- FRAGMENTO PROPORCIONADO

=-=-=

De igual forma, resultaba inexcusable un debate sobre el euro, sus brutales efectos desindustrializadores en los países del sur, su contribución a las burbujas que alimentaron la crisis económica en que vivimos desde hace ya seis años y su condición de instrumento esencial de la hegemonía alemana en Europa, cuyo correlato es la extensión de la desigualdad y la pobreza en las economías periféricas de la eurozona. Como lo era también una reflexión sobre las graves consecuencias de mantener la moneda única si no se avanza en la unión fiscal y no se cambian radicalmente los mecanismos de funcionamiento del Banco Central Europeo y su independencia del poder político, que coloca las decisiones clave en política monetaria y, por ende, económica en instancias no sometidas a control democrático.

=-=-=

- DATOS DEL EJERCICIO
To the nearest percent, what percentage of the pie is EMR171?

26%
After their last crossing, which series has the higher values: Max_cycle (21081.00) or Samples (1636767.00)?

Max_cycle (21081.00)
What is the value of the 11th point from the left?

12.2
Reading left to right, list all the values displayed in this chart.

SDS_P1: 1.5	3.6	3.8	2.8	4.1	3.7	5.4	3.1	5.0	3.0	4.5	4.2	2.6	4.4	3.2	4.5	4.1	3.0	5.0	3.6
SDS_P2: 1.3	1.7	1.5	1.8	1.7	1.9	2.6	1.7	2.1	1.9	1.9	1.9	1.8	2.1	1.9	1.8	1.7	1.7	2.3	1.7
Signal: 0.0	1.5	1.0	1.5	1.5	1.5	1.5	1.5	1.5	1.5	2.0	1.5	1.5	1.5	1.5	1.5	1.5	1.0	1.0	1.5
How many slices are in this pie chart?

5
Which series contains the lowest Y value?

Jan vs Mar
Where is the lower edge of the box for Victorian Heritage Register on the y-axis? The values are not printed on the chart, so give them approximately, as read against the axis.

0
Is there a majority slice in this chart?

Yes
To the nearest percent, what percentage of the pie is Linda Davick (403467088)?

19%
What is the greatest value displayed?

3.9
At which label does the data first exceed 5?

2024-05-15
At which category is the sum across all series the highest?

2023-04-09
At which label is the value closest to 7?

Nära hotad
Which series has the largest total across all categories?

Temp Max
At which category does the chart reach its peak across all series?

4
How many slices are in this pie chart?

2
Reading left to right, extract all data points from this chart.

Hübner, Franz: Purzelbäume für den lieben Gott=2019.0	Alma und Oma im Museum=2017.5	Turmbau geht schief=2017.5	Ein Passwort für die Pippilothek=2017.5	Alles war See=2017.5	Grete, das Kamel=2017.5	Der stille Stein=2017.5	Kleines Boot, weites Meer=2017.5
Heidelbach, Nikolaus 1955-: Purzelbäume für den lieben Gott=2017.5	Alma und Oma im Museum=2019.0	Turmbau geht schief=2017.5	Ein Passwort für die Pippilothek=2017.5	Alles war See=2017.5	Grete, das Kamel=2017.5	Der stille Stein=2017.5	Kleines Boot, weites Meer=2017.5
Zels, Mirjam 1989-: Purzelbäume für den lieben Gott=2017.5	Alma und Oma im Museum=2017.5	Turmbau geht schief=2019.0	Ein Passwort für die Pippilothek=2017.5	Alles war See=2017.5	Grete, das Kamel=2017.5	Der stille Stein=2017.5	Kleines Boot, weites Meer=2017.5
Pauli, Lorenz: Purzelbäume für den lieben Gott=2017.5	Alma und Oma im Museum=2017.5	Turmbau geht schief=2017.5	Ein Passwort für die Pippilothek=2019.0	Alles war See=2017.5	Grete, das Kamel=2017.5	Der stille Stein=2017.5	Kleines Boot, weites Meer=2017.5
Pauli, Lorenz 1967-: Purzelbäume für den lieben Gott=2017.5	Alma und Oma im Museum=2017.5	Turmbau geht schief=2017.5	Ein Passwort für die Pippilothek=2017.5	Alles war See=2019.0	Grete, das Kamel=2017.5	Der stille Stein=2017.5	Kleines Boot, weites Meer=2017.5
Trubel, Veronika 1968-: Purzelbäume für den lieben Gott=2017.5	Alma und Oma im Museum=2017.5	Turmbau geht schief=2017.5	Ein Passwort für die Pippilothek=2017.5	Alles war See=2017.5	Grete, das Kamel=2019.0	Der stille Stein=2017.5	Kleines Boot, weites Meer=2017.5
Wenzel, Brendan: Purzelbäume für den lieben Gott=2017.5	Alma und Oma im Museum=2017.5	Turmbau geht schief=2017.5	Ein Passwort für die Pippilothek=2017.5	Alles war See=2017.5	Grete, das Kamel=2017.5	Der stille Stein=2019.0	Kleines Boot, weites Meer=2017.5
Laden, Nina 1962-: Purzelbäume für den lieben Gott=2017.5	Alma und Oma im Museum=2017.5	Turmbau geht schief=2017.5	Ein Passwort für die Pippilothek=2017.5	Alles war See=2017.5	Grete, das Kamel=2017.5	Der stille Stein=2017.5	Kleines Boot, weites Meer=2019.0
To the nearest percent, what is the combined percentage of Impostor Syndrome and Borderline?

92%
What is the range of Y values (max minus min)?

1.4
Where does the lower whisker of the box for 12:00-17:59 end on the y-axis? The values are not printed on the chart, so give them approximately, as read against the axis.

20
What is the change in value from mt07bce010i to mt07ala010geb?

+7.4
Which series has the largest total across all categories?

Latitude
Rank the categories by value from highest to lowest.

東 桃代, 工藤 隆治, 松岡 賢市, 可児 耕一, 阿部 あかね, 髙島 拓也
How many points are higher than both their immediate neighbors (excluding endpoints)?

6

=-=-=

- EJERCICIOS
1. Indica si cada afirmación coincide con el fragmento sobre el euro y cita las palabras del texto que lo deciden: (a) la crisis económica dura ya seis años; (b) el Banco Central Europeo está sometido a control democrático; (c) el euro ha tenido efectos desindustrializadores en los países del norte.
2. Continúa el fragmento sobre el euro a partir de su última oración.

- SOLUCIONES
1.
(a) Sí: «la crisis económica en que vivimos desde hace ya seis años».
(b) No: «instancias no sometidas a control democrático».
(c) No: «sus brutales efectos desindustrializadores en los países del sur».

2.
Por no hablar del creciente autoritarismo de la UE (incluyendo cambios de gobierno al margen de procesos electorales) y de sus políticas (o la falta de ellas) de combate contra la corrupción y el fraude y los paraísos fiscales, de transformación de la deuda privada en deuda pública, de rescate de los bancos a costa del sufrimiento de la gente, de lucha contra la pobreza y la exclusión social, de canalización de los cada vez más importantes flujos migratorios, de combate contra el cambio climático que, en su combinación con el para muchos analistas imparable colapso energético que se nos viene encima, compromete la supervivencia de la humanidad a no muy largo plazo. ¿Nada que decir sobre todo ello?

Podrá argüirse que no han faltado referencias a esos problemas en los mítines de las diferentes formaciones políticas catalanas, pero lo cierto es que, cuando han aparecido, lo han hecho de forma tangencial y como obligado peaje que hay que pagar cuanto antes para ir de lleno a lo que realmente importa, que no es otra cosa que el proceso.

Así lo han hecho convergentes y populares, felices de tener algo con lo que taparse las vergüenzas de los hachazos que vienen propinando al bienestar de los ciudadanos que dicen representar. Y así lo han hecho también ERC y Ciutadans, encantados de poder hablar mañana, tarde y noche del único tema sobre el que tienen posición coherente y obsesión enfermiza.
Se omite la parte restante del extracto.